La criticità dei wind-days c’era anche prima, ovviamente ma prima che nel maggio del 2010 riuscissi a scoprire scientificamente l’impatto del PM10 su Tamburi e più tardi anche l’impatto sanitario, nessuno li conosceva pur subendone le conseguenze. Chi ha scelto, come me, un approccio non ideologico, interamente basato sulla evidenza scientifica, è soddisfatto nel dimostrare che c’è un rischio inaccettabile anche se non macroscopico come “l’epidemia di morti bianche”. Il circolo vizioso tra aumentata capacità di osservazione e aumento sproporzionato della percezione del rischio legato al cosiddetto publication bias (i media ignorano i risultati negativi e dramnatizzano i positivi) può essere interrotto con la prevenzione basata sulla evidenza che si ottiene con una governance ambientale centrata su organi tenici (Arpa e Asl) davvero indipendenti, autorevoli, trasparenti e inclusivi.

Riuscimmo a farlo sino all’estate 2010 con la collaborazione leale tra Arpa e Alta Marea. Intendiamoci, la “mutazione sociale” corrisponde anche ad una consapevolezza del rischio prima inesistente. Molto meglio ora di prima. Adesso ogni tarantino sa cosa è e che cosa comporta un wind-day. Ma decisioni importanti come la chiusura delle scuole devono essere comunicate correttamente. Si deve informare che si tratta di giuste decisioni adottate sulla base del principio di precauzione per minimizzare l’esposizione dei bambini. Questo non significa che la realtà controfattuale (le scuole aperte) sia deterministicamente associata a eventi sanitari certi. Anche perchè non si fanno gli studi in grado di dare una risposta a ipotesi che dovrebbero essere saggiate e non assunte come verità di fede.

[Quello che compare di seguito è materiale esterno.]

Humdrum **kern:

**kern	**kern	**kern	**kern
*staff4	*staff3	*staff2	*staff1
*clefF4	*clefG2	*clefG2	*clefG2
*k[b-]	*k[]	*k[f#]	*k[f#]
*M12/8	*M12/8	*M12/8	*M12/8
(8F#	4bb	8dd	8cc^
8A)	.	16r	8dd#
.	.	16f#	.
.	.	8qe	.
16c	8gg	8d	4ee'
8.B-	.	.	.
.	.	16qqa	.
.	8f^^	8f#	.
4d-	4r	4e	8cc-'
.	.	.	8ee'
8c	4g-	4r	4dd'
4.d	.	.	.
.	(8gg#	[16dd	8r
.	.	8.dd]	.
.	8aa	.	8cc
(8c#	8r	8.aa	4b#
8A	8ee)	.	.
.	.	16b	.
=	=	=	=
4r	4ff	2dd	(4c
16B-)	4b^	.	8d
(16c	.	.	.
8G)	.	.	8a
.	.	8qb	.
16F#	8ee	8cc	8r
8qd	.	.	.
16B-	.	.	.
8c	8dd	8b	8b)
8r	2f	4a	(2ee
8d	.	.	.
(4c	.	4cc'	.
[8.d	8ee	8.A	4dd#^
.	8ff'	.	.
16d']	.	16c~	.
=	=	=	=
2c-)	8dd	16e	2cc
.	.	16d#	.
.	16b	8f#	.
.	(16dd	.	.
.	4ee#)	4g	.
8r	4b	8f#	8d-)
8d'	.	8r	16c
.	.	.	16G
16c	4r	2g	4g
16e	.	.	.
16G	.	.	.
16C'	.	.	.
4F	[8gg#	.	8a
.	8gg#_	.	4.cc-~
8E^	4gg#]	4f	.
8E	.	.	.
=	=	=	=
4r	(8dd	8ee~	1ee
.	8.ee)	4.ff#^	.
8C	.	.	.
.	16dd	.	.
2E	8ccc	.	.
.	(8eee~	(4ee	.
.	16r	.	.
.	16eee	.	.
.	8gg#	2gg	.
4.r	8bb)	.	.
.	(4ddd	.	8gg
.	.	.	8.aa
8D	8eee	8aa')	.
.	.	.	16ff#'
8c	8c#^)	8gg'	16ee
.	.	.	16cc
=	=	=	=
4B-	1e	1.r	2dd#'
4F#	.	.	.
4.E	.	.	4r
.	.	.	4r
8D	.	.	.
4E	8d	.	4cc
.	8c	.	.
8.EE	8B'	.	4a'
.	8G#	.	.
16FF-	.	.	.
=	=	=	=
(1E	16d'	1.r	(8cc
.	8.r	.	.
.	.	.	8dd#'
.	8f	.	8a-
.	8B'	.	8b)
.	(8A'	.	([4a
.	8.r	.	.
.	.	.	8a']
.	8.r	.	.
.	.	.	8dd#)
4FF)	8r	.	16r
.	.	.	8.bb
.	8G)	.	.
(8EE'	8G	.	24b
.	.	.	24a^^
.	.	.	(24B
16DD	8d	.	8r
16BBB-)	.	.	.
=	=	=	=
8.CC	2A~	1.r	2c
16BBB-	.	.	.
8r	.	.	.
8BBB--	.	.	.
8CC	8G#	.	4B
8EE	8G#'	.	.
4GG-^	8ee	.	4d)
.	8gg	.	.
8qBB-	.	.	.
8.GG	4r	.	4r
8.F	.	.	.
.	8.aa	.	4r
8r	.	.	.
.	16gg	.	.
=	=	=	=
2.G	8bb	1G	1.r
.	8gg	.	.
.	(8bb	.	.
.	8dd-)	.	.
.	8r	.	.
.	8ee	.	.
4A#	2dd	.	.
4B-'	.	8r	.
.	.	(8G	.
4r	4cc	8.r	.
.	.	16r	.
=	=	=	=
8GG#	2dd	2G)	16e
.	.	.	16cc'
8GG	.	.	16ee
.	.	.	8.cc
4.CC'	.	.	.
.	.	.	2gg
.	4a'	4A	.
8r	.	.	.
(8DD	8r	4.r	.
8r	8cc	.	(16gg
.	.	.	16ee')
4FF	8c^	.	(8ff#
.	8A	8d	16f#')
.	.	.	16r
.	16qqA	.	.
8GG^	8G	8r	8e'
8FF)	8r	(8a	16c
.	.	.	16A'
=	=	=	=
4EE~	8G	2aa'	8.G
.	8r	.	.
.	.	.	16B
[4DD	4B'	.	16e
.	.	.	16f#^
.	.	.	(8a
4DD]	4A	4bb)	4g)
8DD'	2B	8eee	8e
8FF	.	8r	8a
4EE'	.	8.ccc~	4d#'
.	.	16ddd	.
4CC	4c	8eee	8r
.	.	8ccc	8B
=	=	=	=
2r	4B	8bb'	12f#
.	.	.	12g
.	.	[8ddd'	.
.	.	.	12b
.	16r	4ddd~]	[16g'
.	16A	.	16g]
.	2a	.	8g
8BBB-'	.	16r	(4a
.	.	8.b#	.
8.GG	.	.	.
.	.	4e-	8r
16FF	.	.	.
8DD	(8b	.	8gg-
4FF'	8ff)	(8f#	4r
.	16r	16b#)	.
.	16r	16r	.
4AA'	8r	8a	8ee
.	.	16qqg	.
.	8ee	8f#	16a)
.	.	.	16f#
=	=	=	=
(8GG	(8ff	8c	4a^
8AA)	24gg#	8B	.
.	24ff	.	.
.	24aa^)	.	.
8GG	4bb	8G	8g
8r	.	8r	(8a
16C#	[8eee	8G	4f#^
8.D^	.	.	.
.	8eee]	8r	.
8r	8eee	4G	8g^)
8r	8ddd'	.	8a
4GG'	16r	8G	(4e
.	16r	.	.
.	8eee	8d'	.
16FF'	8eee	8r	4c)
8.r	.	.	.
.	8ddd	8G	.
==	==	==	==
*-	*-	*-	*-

Da anni chiedo la realizzazione di uno studio di mortalità a coorte retrospettiva sui bambini che hanno frequentato le scuole di Tamburi dall’inaugurazione delle scuole negli anni ’70 sino ad oggi, ma non si fa. Lo studio ci direbbe una cosa che non sappiamo se cioè le inalazioni di polveri nei wind-day del passato abbiano prodotto effetti sanitari osservabili attraverso ricoveri, registro tumori e mortalità. Altrettanto dicasi per i lavoratori di Ilva. Da 30 anni sogno di fare uno studio sugli operai delle cokerie per verificare gli eccessi di mortalità, specialmente per i tumori polmonari. Ma nè Italsider, nè Ilva-Riva, nè Ilva pubblica me lo hanno mai consentito.

Anche l’ultimo studio, coordinato dal dott. Forastiere, non mostra alcun eccesso di tumori polmonari tra gli operai siderurgici, un risultato che, essendo controcorrente rispetto al mainstream del politicamente corretto, non é stato affatto valutato nè pubblicizzato. Il compito delle istituzioni pubbliche scientifiche è di produrre conoscenze e comunicarle, il compito della buona politica è quello di intervenire, quando e dove è indicato, non altro. La grande responsabilità della politica è quella di dividersi tra chi nega che nelle AIA si possano effettuare valutazioni sanitarie nascondendo la polvere sotto il tappeto (Ministero dell’Ambiente), chi non volle dotare la città di infrastrutture tecnico-scientifiche di alto livello (per anni chiesi invano l’istituzione di un vero Centro Salute-Ambiente, una struttura dedicata per Taranto), e chi sceglie di cavalcare la tigre cercando un facile consenso, scambiando sacrosante richieste da realizzare a medio-lungo termine (ad esempio la decarbonizzazione) con un immediato demagogico aut-aut.

Potrà la situazione evolvere miracolosamente nel senso auspicato? Non lo credo affatto. Purtroppo. Perchè a pagare saranno, come sempre, i piu deboli. Il sonno della ragione è ormai in coma irreversibile”.